Suppose we have a differentiable function $ g $ that maps from a real interval $ I $ to the real numbers and suppose $ g'(r)>0$ for all $ r$ in $ I $. Then I want to show that $ g^{-1}$ is differentiable on $g(I). $
Intuitively this makes sense but I can't come up with a neat proof. I was thinking to use the mean value theorem but I'm not sure if that would get me anywhere.
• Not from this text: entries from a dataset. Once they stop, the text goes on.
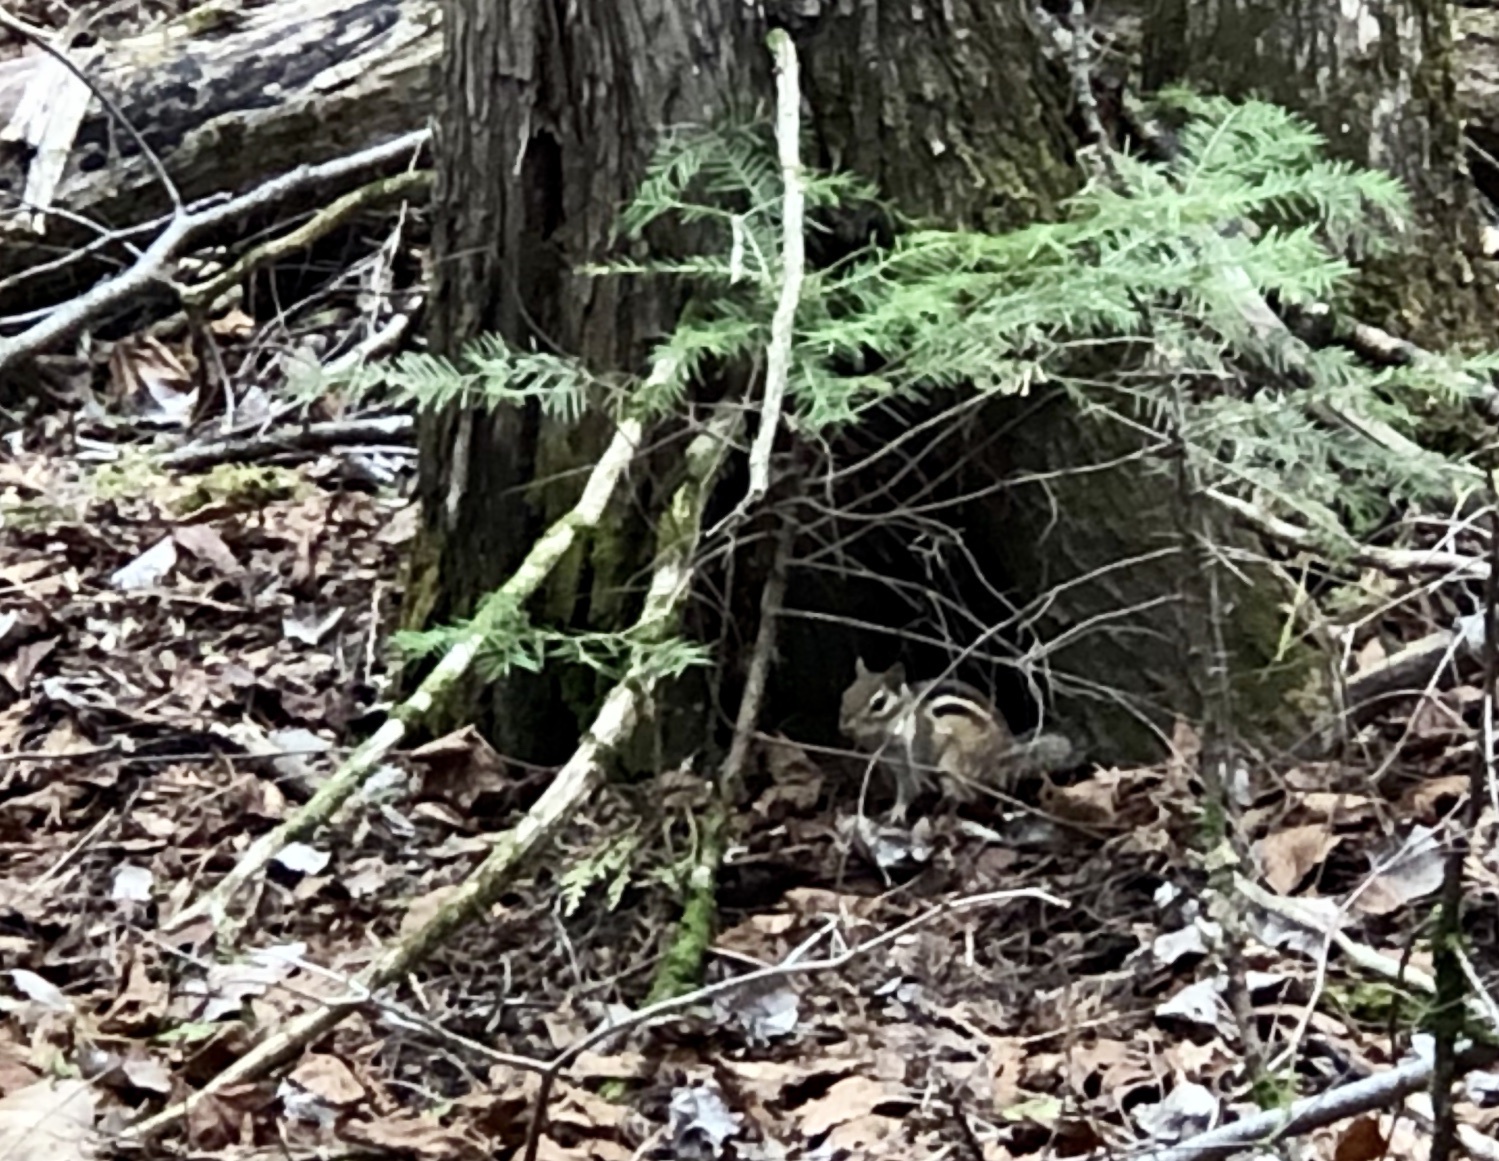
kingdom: Animalia
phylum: Chordata
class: Mammalia
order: Rodentia
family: Sciuridae
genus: Tamias
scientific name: Tamias striatus
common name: Eastern chipmunk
By definition of derivative we have
$$g'(r)=\lim_{x\to r}\frac{g(x)-g(r)}{x-r}=\lim_{x\to r}\frac{g(x)-g(r)}{g^{-1}(g(x))-g^{-1}(g(r))}$$
Since $g'(r)>0$, this means
$$\lim_{x\to r}\frac{g^{-1}(g(x))-g^{-1}(g(r))}{g(x)-g(r)}=\frac{1}{g'(r)}$$
Let $y\in g(I)$, say $g(x)=y$ for some $x\in I$, and let $y_n\to y$. Then for each $n$ there is a unique $x_n\in I$ with $g(x_n)=y_n$. Further, one can show that if $f$ is continuous and strictly monotone on an interval $I$, then $f^{-1}$ is continuous on $f(I)$, hence we have $x_n\to x$, it follows that
$$\lim_{n\to\infty}\frac{g^{-1}(y_n)-g^{-1}(y)}{y_n-y}=\lim_{n\to\infty}\frac{x_n-x}{g(x_n)-g(x)}=\frac{1}{g'(x)}$$
Hence $g^{-1}$ is differentiable.
If $g'(r)>0$ then $g(r)$ in injective.
Exist $g^{-1}(r)$.
Then use the chain rule for derivate $g^{-1}(g(r))=r$.